=== Seitenauszug ===

Fast auf den Tag genau 19 Jahre beim Festplattenmarktführer, und seit wenigen Monaten in einer neuen Position im Unternehmen: Bernd Breinbauer – früher fürs OEM-Geschäft zuständig – ist jetzt das Gesicht nach außen bei der deutschen Niederlassung von Seagate Technology.
speicherguide.de Chefreporter Engelbert Hörmannsdorfer sprach mit dem neuen Director Central Europa über seine veränderte Rolle bei dem Festplattenhersteller, über Produkt- und Markttrends, wie er die Zukunft für Flash-Disks sieht, was er neu machen möchte – und wie lange er noch bei Seagate bleiben möchte.

von Engelbert Hörmannsdorfer

 Als Sie 1989 bei Seagate im OEM-Vertrieb anfingen – hatten Sie damit gerechnet, so lange dabei zu bleiben?

===

■ **Aufgabe 1**
Für welches Geschäft war Bernd Breinbauer laut dem Seitenauszug früher zuständig?
■ **Aufgabe 2**
Entnimm dem Seitenauszug wörtlich alles von „speicherguide.de Chefreporter Engelbert“ bis hinunter zu „dabei zu bleiben?“.
Die Daten spielen hierfür keine Rolle.

=== Gegebene Daten ===

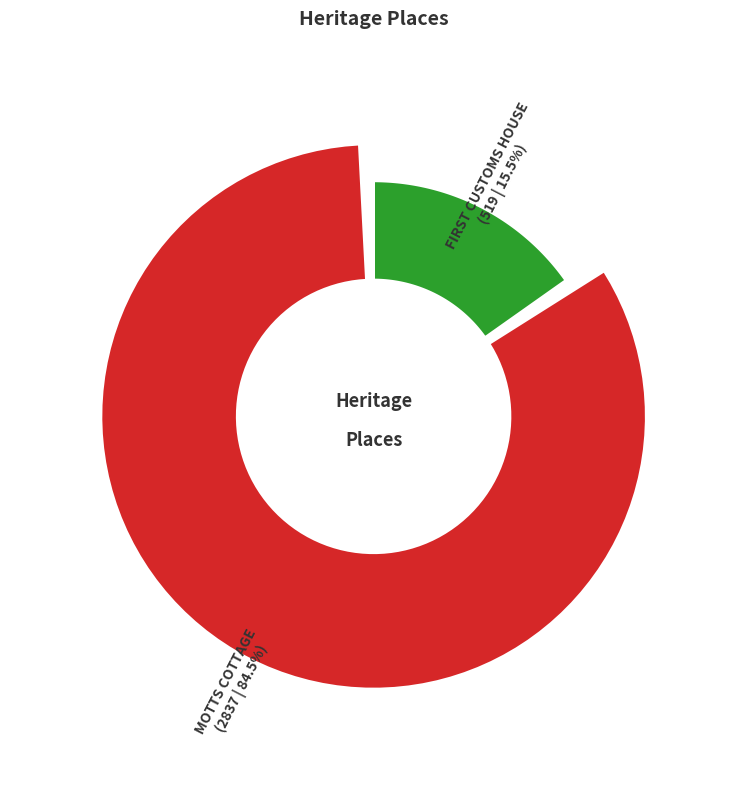

Which category has the biggest portion of the pie?

MOTTS COTTAGE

===

■ **Antwort 1**
Für das OEM-Geschäft.

■ **Antwort 2**
speicherguide.de Chefreporter Engelbert Hörmannsdorfer sprach mit dem neuen Director Central Europa über seine veränderte Rolle bei dem Festplattenhersteller, über Produkt- und Markttrends, wie er die Zukunft für Flash-Disks sieht, was er neu machen möchte – und wie lange er noch bei Seagate bleiben möchte.

von Engelbert Hörmannsdorfer

 Als Sie 1989 bei Seagate im OEM-Vertrieb anfingen – hatten Sie damit gerechnet, so lange dabei zu bleiben?